# What is being asked
Repeat each line of the material below exactly as it appears, minus any pictures.

*** Opening Provided records ***

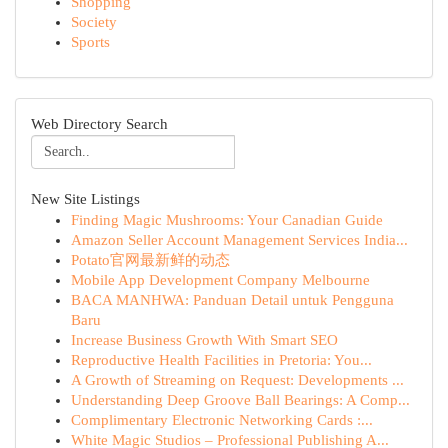
Shopping
Society
Sports
Web Directory Search
New Site Listings
Finding Magic Mushrooms: Your Canadian Guide
Amazon Seller Account Management Services India...
Potato官网最新鲜的动态
Mobile App Development Company Melbourne
BACA MANHWA: Panduan Detail untuk Pengguna
Baru
Increase Business Growth With Smart SEO
Reproductive Health Facilities in Pretoria: You...
A Growth of Streaming on Request: Developments ...
Understanding Deep Groove Ball Bearings: A Comp...
Complimentary Electronic Networking Cards :...
White Magic Studios – Professional Publishing A...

*** Closing Provided records ***

# Answer box
Shopping
Society
Sports
Web Directory Search
New Site Listings
Finding Magic Mushrooms: Your Canadian Guide
Amazon Seller Account Management Services India...
Potato官网最新鲜的动态
Mobile App Development Company Melbourne
BACA MANHWA: Panduan Detail untuk Pengguna
Baru
Increase Business Growth With Smart SEO
Reproductive Health Facilities in Pretoria: You...
A Growth of Streaming on Request: Developments ...
Understanding Deep Groove Ball Bearings: A Comp...
Complimentary Electronic Networking Cards :...
White Magic Studios – Professional Publishing A...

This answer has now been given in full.